Sixty ASA I/II adult patients listed for elective laparoscopic cholecystectomy were randomly allocated in one of two groups: Group A (OSTAP placebo) received preoperatively bilateral OSTAP block with sterile normal saline and Group B (OSTAP bupivacaine) received bilateral preoperatively OSTAP block with the same volumes of 0.25% bupivacaine. Twenty-four hours postoperative opioid consumption, the dose of opioid required during surgery, opioid dose in the recovery unit (PACU) and PACU length of stay were evaluated. The quality of analgesia was assessed by the Visual Analogue Scale (VAS) at specific interval hours during 24 h, at rest and with movement.

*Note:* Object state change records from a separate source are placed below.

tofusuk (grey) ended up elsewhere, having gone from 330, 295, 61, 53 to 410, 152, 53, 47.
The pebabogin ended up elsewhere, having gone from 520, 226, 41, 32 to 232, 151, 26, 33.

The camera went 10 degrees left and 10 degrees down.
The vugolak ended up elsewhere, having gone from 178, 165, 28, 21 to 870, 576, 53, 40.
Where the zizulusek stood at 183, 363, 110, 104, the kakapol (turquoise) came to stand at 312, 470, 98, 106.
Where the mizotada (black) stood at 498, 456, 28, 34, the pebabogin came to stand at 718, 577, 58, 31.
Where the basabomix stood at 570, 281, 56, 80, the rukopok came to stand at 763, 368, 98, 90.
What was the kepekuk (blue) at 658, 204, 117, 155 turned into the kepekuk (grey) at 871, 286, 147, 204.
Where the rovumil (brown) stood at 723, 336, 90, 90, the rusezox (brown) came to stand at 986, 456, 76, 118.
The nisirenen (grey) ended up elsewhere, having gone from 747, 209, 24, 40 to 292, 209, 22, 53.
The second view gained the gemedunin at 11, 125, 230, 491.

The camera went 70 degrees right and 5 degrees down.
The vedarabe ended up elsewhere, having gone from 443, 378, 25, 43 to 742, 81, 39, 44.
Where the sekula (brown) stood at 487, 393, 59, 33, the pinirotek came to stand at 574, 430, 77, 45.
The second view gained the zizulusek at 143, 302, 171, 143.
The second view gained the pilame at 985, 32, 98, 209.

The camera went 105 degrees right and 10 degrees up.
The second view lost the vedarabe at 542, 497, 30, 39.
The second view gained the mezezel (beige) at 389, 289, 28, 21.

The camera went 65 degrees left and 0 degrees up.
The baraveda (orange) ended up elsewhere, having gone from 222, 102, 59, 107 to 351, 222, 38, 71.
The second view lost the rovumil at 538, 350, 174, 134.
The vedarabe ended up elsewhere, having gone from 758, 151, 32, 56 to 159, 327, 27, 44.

The mean intraoperative opioid consumption showed a significant difference between the two groups, (385 ± 72.52 mg in group A vs 173.67 ± 48.60 mg in group B, p < 0.001). The mean 24 h opioid consumption showed a statistically significant difference between groups (32 ± 26.05 mg vs 79 ± 16.68 mg, p < 0.001). PACU length of stay was significantly lower for group B patients compared with group A patients (20.67 ± 11.27 min vs 41.67 ± 12.41 min, p < 0.001). The OSTAP bupivacaine group had a statistically significant lower pain score than the OSTAP placebo group at 0, 2, 4, 6, 12, 24 h, both at rest and with movement. No signs or symptoms of local anaesthetic systemic toxicity or other complications were detected.
OSTAP block with bupivacaine 0.25% can provide effective analgesia up to 24 hours after laparoscopic cholecystectomy when combined with conventional multimodal analgesia regimen.
考虑到标准镇痛方法的副作用,腹腔镜胆囊切除术后的疼痛控制可能是一项挑战。最近,腹横肌平面阻滞(TAP阻滞)已被用作多模式镇痛的一部分,取得了令人满意的效果。肋下途径(OSTAP阻滞)是TAP阻滞的一种变体,可产生可靠的单侧脐上镇痛效果。本研究评估了布比卡因OSTAP阻滞与安慰剂OSTAP阻滞相比在腹腔镜胆囊切除术中的疗效。
60例拟行择期腹腔镜胆囊切除术的ASA I/II级成年患者被随机分为两组:A组(OSTAP安慰剂组)术前接受双侧无菌生理盐水OSTAP阻滞,B组(OSTAP布比卡因组)术前接受相同体积的0.25%布比卡因双侧OSTAP阻滞。评估术后24小时的阿片类药物消耗量、手术期间所需的阿片类药物剂量、恢复室(PACU)的阿片类药物剂量以及PACU停留时间。在术后24小时内的特定间隔时间,通过视觉模拟量表(VAS)评估静息和活动时的镇痛质量。
两组患者术中阿片类药物平均消耗量存在显著差异(A组为385±72.52毫克,B组为173.67±48.60毫克,p<0.001)。两组患者术后24小时阿片类药物平均消耗量也存在统计学显著差异(32±26.05毫克对79±16.68毫克,p<0.001)。B组患者的PACU停留时间显著低于A组患者(20.67±11.27分钟对41.67±12.41分钟,p<0.001)。在静息和活动状态下,OSTAP布比卡因组在术后0、2、4、6、12、24小时的疼痛评分均显著低于OSTAP安慰剂组。未检测到局部麻醉药全身毒性或其他并发症的体征或症状。
0.25%布比卡因的OSTAP阻滞与传统多模式镇痛方案联合使用时,可在腹腔镜胆囊切除术后长达24小时内提供有效的镇痛效果。